Historic house in California, United States

The Will H. Buck House is a historic building in Vacaville, California, United States. Designed by George Sharpe, it was built in 1892 in the Queen Anne style and was placed on the U.S. National Register of Historic Places on October 24, 1985.

==History==
The house was built in 1892 by George Sharpe, a local master builder, for William H. Buck, a relative of the fruit grower Leonard W. Buck who was born in New York State in 1846 and moved to California in 1881. Leonard Buck's son Frank H. Buck Sr., whose son Frank Jr. became a United States congressman, built a house nearby at the same time. The house changed ownership in the mid-1930s and was divided into apartments. It was renovated in 2003.

==House==
The house is located in a section of Vacaville that the Buck family bought in 1887 as a tract of 147.6 acre, and was later built up with other large houses along Buck Avenue, which continues Main Street. It is two and a half stories with an attic and is built in Queen Anne style, of redwood timber and with redwood siding; the interior woodwork is of oak in Eastlake style.
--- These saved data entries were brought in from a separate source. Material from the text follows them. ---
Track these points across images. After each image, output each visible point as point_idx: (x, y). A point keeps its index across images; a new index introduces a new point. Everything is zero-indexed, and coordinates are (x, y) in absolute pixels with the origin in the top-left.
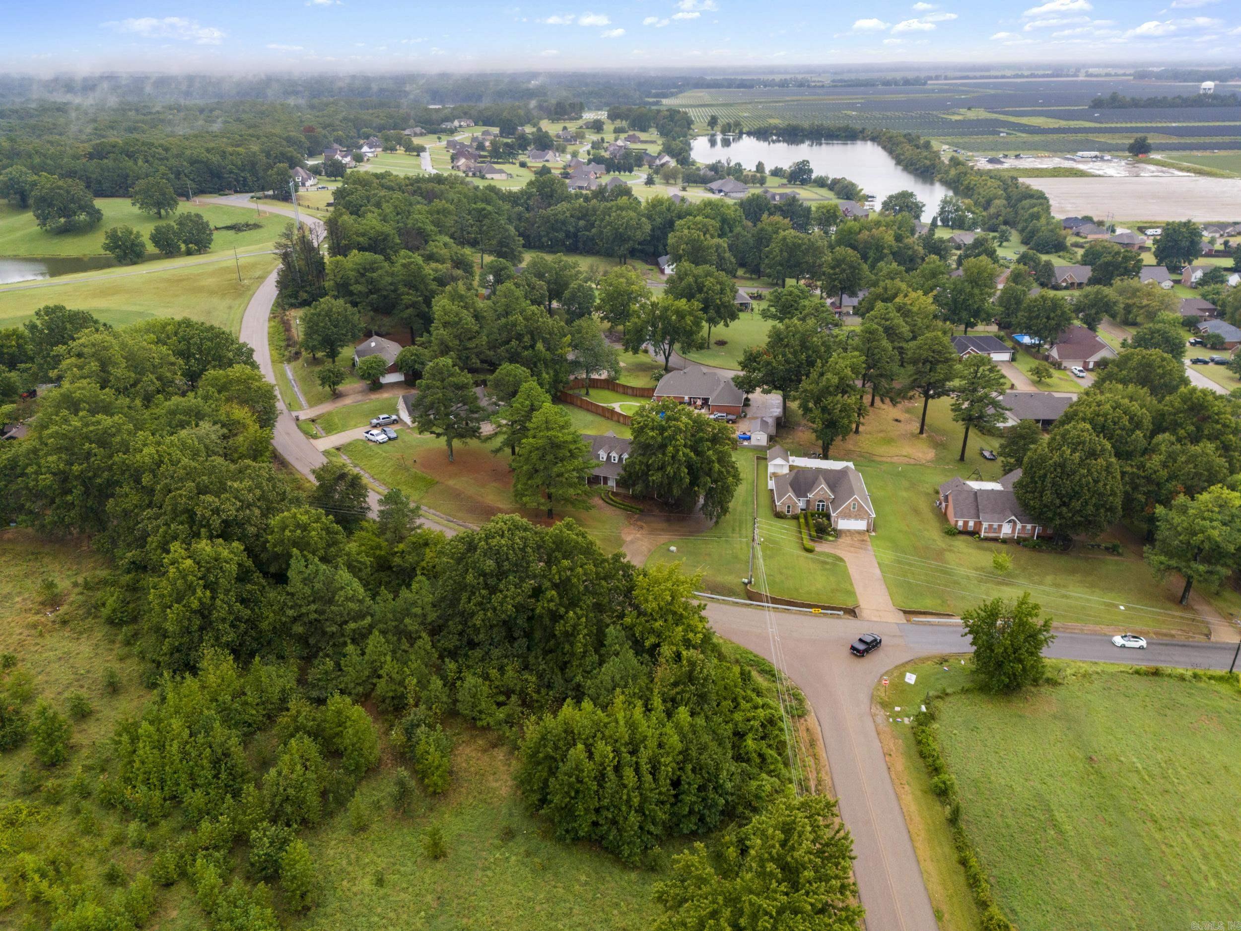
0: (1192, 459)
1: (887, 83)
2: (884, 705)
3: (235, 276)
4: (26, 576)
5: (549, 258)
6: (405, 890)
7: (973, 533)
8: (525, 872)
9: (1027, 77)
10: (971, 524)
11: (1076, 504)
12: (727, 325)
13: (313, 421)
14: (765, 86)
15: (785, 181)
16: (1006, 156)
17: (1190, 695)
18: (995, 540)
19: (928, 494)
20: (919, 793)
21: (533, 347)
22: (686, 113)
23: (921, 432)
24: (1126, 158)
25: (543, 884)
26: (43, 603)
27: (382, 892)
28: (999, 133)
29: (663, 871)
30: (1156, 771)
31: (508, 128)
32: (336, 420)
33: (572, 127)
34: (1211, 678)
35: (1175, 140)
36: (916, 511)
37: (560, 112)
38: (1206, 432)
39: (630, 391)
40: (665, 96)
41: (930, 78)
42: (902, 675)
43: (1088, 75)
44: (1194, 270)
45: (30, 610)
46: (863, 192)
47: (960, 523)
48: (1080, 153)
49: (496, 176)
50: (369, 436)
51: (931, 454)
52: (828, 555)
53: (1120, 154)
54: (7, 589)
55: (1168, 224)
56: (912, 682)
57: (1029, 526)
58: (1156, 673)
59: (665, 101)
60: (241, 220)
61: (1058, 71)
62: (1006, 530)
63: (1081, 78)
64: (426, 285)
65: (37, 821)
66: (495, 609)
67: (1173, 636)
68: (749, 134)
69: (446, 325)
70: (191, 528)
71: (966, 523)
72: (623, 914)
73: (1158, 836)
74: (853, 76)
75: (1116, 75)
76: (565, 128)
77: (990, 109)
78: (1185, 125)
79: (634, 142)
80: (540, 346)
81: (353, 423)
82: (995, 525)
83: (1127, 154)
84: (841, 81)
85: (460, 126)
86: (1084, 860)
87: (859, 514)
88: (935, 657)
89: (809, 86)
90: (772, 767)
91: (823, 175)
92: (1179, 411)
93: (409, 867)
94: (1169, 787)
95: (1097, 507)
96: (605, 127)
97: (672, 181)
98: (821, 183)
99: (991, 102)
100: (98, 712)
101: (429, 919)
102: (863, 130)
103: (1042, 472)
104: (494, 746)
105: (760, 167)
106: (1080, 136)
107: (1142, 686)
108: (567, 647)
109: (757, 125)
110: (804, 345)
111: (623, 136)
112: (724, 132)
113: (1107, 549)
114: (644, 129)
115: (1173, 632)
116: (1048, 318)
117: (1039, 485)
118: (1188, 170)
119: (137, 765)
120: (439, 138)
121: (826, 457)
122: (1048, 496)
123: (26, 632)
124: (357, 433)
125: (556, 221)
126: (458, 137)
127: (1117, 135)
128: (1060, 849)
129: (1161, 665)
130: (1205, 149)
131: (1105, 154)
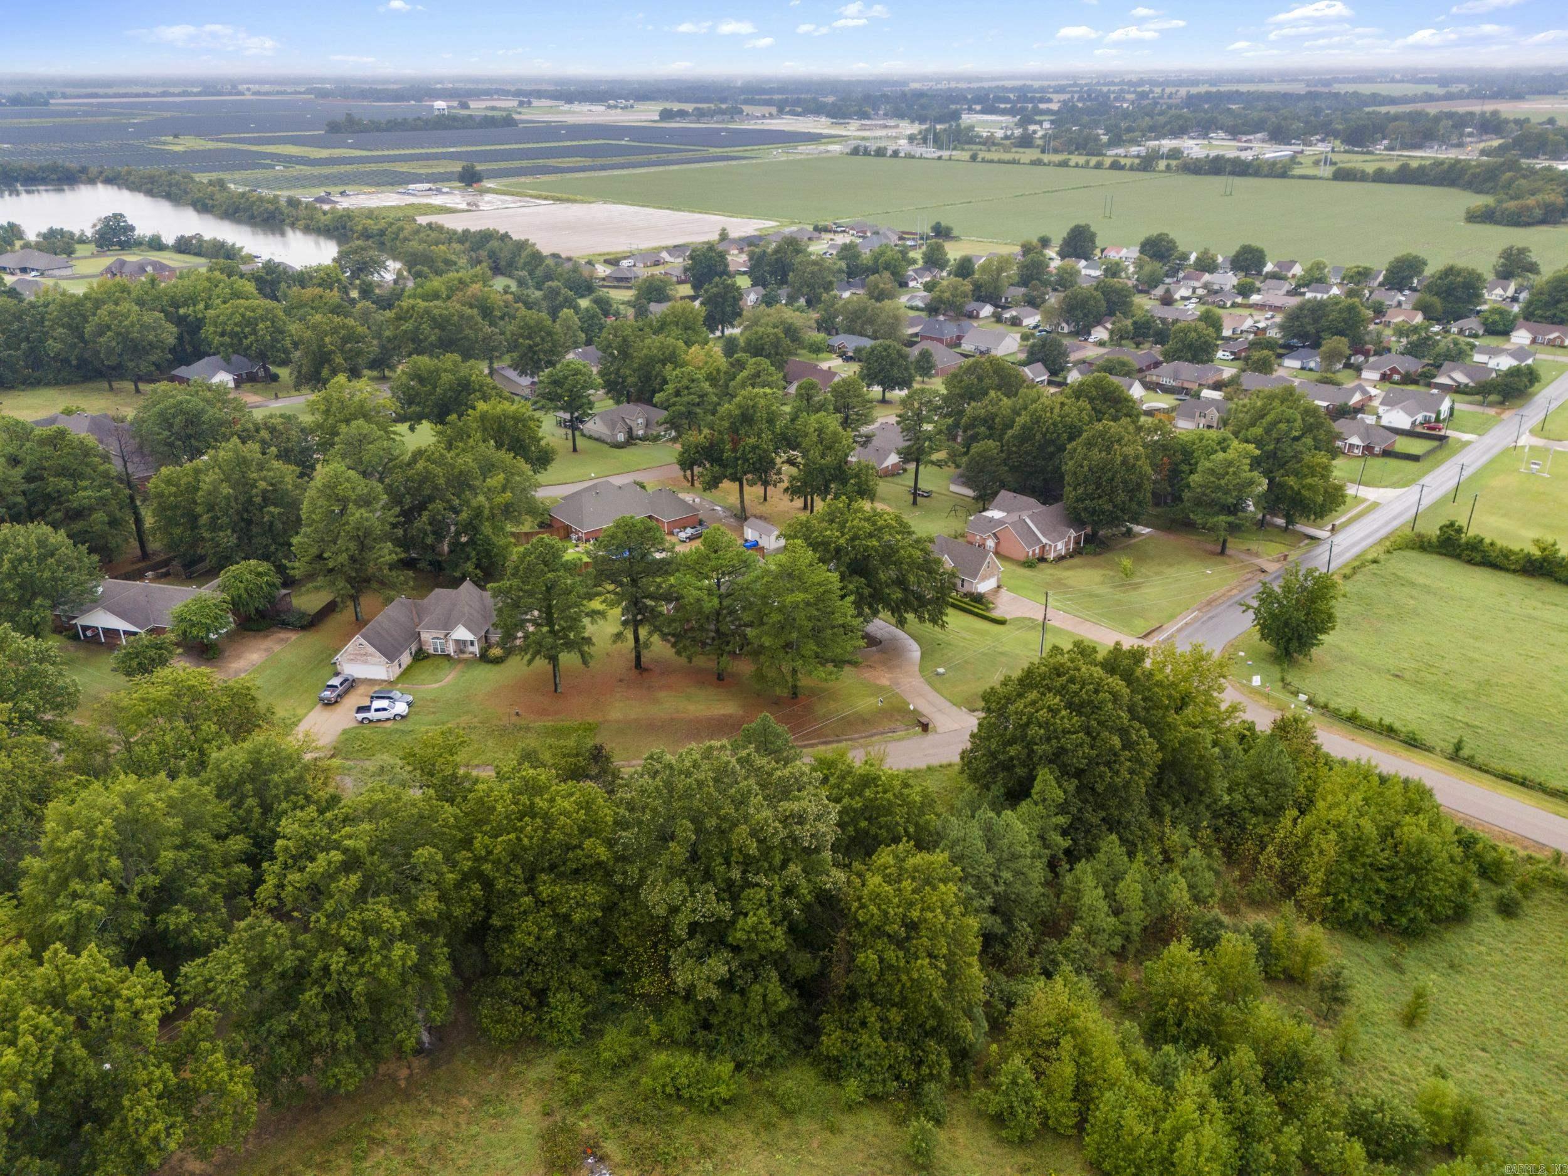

There are three balconets, on the second floor, the attic level, and at a hooded window on one of two cutaway corners, and decorative carving on the facades includes spandrels and coves decorated with geometric designs, checkerboard patterning, and Eastlake spindle and spool carving. The house is also decorated with stained glass, particularly on the main staircase, and the transom above the front door has opalescent stained glass surrounding smoked glass with "W.H. Buck" etched into it. A carriage house to the rear was adapted in the mid-1930s into a two-storey apartment building.